- **EXERCISE REQUIREMENTS**:
• A. According to the article on Semantle and Connections, how many dimensions does the vector space produced by Word2vec usually have?
• B. Transcribe part of the article on Semantle and Connections, beginning at the words "How to quantify" and stopping after "the same conclusions.".

Semantle, Connections, and word relationships

Semantle is a game where you try to guess the secret word based on the “similarity” of the other words you guessed

[NYT Connections](https://www.nytimes.com/games/connections (https://www.nytimes.com/games/connections) is a game where you sort words into groups of four based on similarity or patterns.

… So, what do these two games have in common? They both deal with the relationships between words! Semantle is relatively straightforward, with the player just trying to find one unknown word with the context of the previous guesses. Connections requires players to think about four potential categories simultaneously and sort the words based on their relations.

How to quantify word relationships: Word2Vec

Thinking about how to solve these as humans is pretty straightforward. While individual people’s understandings of the world will naturally differ, we (at least those of us who would log in and play these games) have shared context and with a little trial and error we can come to the same conclusions.

How can we quantify words? We can represent word relationships as vectors in high dimensional space. This allows us to capture both semantic and syntactic relationships between words, in turn letting us analyze these relationships mathematically.

Word2vec is a popular method in natural language processing (NLP) for obtaining vector representations of words.

It uses a shallow, two-layer neural network to process text and produce a high-dimensional vector space (usually between 100 and 300 dimensions)

- **Items in a dataset**:
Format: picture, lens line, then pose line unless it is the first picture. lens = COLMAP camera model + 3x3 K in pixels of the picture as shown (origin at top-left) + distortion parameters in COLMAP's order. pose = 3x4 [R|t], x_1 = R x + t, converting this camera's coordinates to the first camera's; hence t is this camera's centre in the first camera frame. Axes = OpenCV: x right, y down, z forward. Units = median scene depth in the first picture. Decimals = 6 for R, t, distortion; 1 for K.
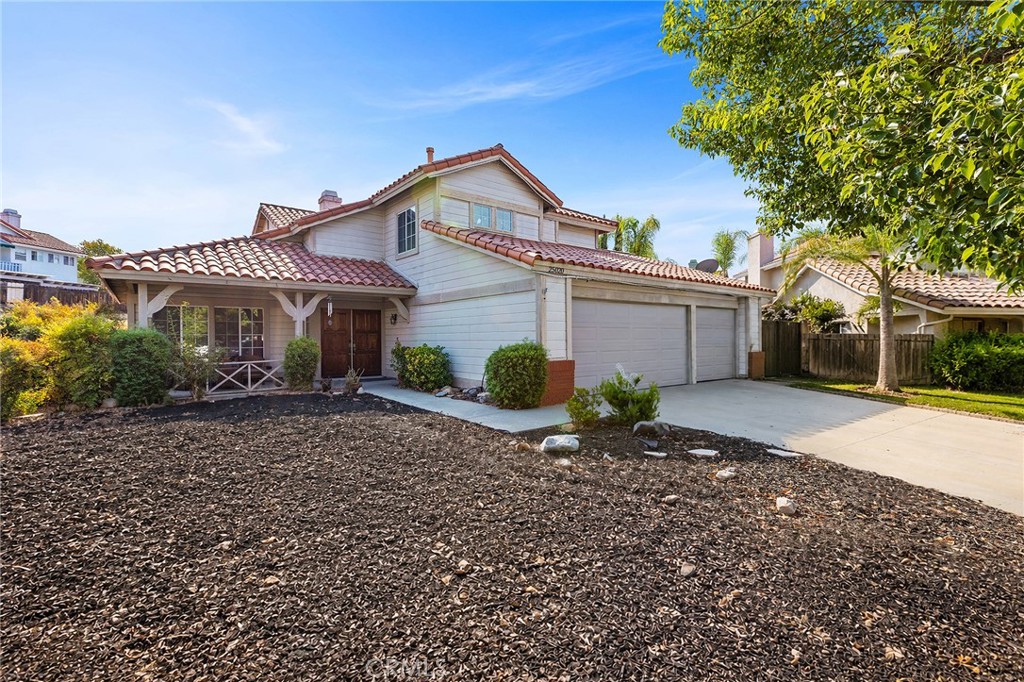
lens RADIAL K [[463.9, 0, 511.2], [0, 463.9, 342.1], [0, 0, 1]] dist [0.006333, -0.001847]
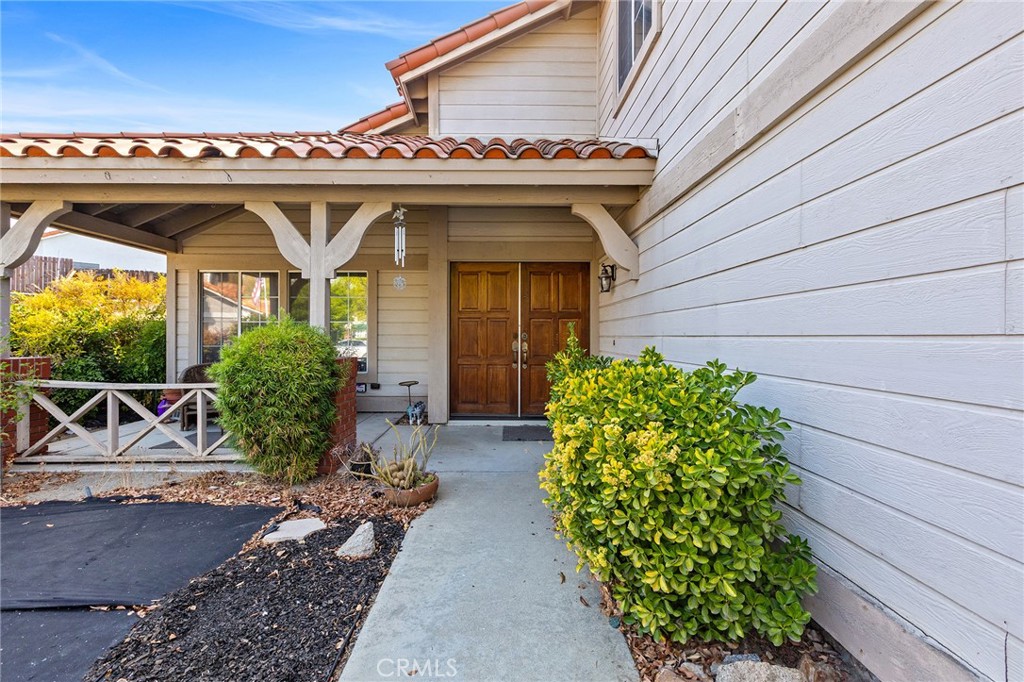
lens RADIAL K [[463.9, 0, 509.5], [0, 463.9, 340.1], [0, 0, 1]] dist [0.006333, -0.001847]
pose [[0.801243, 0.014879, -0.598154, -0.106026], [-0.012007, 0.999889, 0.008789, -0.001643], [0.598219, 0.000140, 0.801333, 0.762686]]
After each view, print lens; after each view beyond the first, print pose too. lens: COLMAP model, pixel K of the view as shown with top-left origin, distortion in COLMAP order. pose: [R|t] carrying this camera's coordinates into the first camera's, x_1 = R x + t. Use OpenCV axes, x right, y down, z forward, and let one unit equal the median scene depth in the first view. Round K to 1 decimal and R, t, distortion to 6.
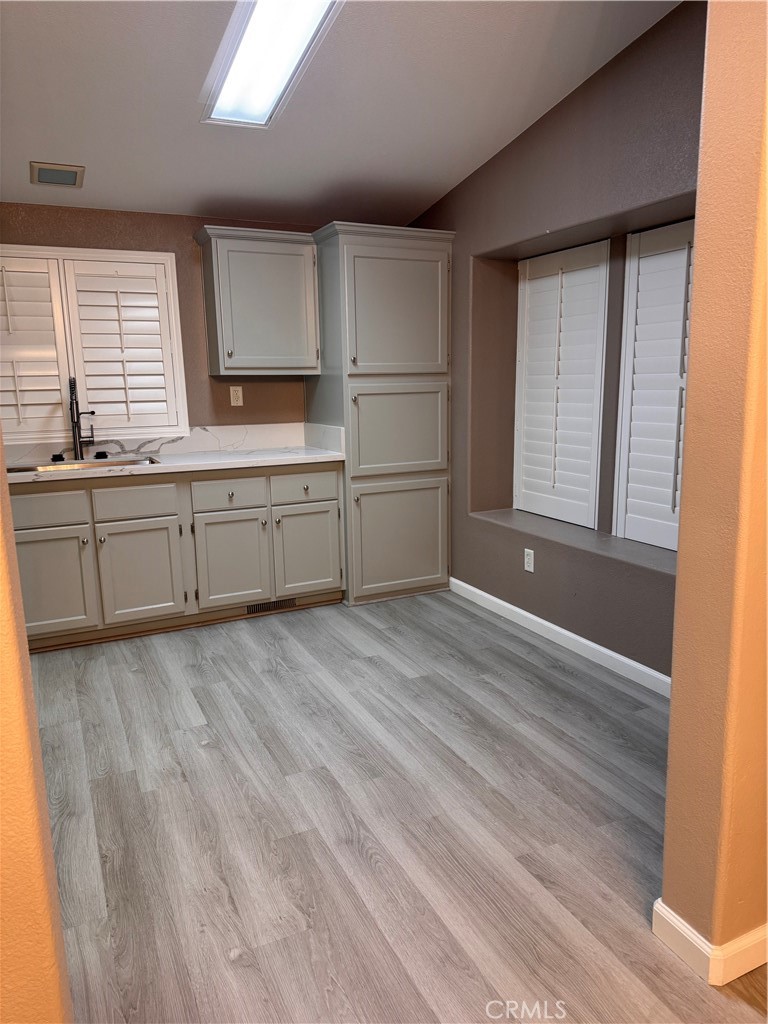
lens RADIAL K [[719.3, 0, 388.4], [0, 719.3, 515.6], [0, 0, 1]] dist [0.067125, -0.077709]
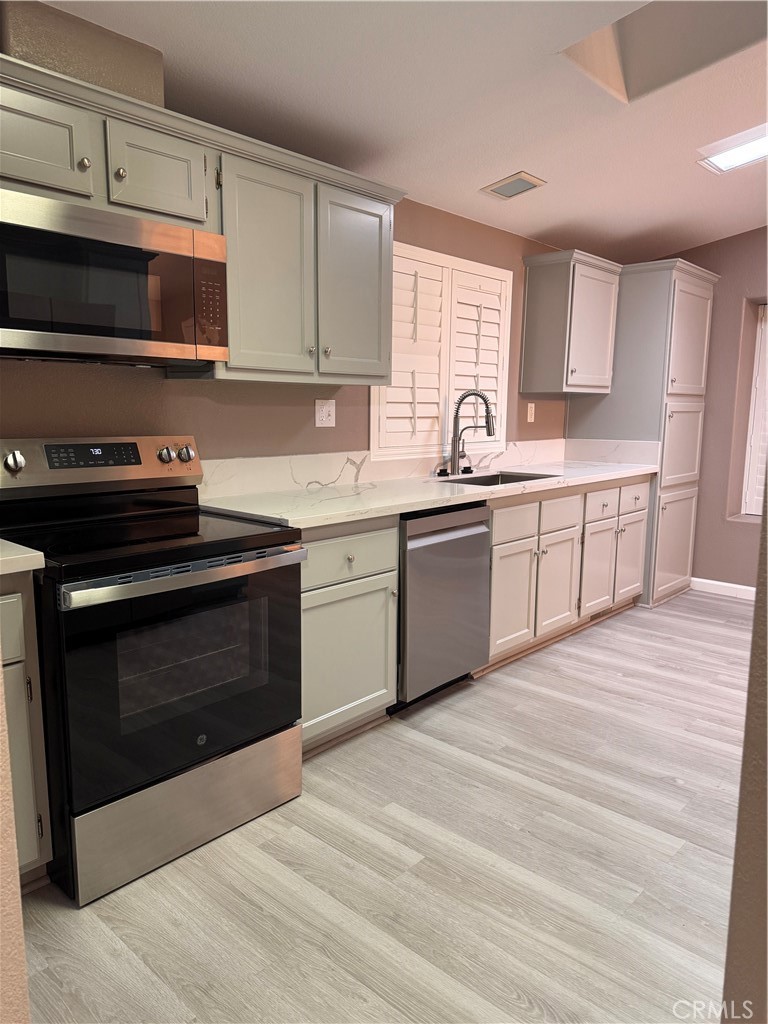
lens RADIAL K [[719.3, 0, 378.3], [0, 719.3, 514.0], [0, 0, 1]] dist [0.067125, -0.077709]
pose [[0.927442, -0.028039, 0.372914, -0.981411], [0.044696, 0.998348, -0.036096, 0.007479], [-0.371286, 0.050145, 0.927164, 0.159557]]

- **RESPONSES PER TASK**:
• A. Usually between 100 and 300 dimensions.

• B.
How to quantify word relationships: Word2Vec

Thinking about how to solve these as humans is pretty straightforward. While individual people’s understandings of the world will naturally differ, we (at least those of us who would log in and play these games) have shared context and with a little trial and error we can come to the same conclusions.